ML competition to read ancient scrolls raises $1MM in Twitter blitz
Vesuvius Challenge Newsletter #1
Don’t miss it: Q&A livestream tomorrow (Thursday 23rd) 11:30am PT with Stephen, Seth, and JP.
The last week has been eventful for all of us. We launched, and got a ton of media coverage, Youtube videos, lots of people joining Discord (400+), and lots of people registering to get the data (300+). Welcome everyone!
Over the weekend, two wise and generous souls offered to contribute $50k each to the prize pool. When we announced their pledges on Twitter Monday morning, we were not prepared for what happened next.
Over the course of the day, more than a dozen other people reached out to offer their support for the prize pool. By the time the dust had settled, the grand prize had grown from $150,000 to $700,000, and the overall prize pool stood at ONE MILLION DOLLARS.

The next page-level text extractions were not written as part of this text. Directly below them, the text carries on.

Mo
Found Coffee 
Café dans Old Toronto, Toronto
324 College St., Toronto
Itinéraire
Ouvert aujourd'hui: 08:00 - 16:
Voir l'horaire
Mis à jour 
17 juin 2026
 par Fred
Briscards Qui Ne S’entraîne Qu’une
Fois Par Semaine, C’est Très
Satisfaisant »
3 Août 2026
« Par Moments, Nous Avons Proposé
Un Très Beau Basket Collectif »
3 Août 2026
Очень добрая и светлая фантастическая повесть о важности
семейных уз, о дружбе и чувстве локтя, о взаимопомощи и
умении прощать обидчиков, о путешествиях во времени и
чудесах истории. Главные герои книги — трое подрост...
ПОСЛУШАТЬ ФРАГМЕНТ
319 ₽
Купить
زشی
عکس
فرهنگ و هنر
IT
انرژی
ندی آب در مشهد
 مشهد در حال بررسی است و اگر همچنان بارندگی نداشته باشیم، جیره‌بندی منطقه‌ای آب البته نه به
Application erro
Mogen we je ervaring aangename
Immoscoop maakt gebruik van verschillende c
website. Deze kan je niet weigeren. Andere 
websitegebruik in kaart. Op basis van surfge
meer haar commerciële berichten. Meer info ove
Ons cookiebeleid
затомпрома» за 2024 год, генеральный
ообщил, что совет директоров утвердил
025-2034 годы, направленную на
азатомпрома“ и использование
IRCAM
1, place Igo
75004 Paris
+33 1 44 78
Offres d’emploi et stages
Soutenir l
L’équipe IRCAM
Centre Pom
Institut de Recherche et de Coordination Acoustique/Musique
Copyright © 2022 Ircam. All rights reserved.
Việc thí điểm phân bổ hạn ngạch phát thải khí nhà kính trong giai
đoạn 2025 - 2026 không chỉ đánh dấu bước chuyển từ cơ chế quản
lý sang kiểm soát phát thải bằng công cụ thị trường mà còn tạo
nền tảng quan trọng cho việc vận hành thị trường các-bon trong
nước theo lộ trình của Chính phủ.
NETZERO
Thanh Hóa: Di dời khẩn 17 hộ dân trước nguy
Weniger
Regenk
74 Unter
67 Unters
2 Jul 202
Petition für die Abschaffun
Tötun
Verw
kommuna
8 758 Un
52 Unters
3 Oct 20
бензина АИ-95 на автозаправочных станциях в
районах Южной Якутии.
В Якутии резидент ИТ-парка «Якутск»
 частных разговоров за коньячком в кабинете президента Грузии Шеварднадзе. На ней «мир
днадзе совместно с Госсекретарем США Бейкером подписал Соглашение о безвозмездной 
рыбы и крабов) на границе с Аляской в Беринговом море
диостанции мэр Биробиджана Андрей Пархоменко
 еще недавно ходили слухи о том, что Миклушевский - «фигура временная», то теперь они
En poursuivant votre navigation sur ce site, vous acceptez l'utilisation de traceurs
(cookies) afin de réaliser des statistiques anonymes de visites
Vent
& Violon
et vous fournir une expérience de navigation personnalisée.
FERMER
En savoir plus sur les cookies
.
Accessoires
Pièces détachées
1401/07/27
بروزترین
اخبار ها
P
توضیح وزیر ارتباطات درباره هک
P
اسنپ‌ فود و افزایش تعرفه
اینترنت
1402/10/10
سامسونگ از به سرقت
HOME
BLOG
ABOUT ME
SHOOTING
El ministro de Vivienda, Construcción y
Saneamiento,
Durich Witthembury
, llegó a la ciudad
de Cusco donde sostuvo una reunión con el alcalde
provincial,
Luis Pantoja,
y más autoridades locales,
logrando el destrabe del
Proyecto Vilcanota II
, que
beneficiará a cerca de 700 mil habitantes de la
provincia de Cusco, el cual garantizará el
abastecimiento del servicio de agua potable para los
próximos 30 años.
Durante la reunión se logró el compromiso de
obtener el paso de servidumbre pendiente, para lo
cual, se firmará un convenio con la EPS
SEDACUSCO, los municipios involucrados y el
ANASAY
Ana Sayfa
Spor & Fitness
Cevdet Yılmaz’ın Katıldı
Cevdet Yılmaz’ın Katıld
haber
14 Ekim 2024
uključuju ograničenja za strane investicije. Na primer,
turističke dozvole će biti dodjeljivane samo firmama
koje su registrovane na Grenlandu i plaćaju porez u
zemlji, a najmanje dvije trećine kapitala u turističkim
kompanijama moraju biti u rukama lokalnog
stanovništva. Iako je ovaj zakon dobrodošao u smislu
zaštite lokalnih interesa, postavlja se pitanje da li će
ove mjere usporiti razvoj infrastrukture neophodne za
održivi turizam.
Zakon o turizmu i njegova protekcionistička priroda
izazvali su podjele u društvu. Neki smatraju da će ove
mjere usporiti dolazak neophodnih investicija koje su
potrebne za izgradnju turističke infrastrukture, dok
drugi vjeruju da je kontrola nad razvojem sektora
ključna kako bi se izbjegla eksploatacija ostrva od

We are in awe of this support. Sincere thanks to all our generous new sponsors: Joseph Jacks, John Collison, Patrick Collison, Tobi Lutke, Guillermo Rauch, Arthur Breitman, Matt Huang, Julia DeWahl, Dan Romero, Anonymous, Bastian Lehmann, Aaron Levie, Ivan Zhao, Stephanie Sher, Amjad Masad, and Conor White-Sullivan.
The competition itself has been off to a good start too:
Almost 100 contestants have submitted on Kaggle.
Great discussions on Discord, about papyrus fibers, X-ray imaging techniques, what signals ML models are picking up on, and crowdsourcing segmentation.
Daniel, Brent, and Nat had a fun discussion, in which they dive into the details of the competition.
Contestants are already combing through the data, with _kai_ discovering interesting artifacts in the surface volume data, which might point to better ways to sample the surface volumes.
Francois Chollet (famous for creating Keras and contributing to TensorFlow) created an awesome starter notebook on Kaggle.
Lots more good stuff on Kaggle, such as relating ink detection to other domains, and a fun animation/notebook of layers.
Cineris posted an early version of a UI tool for data processing on slices.
And as mentioned at the top, tomorrow (Thursday 23rd) 11:30am we’ll have a Q&A livestream with Stephen, Seth, and JP. Be sure to join us for some heated debates about volcanoes, scrolls, particle accelerators, and more!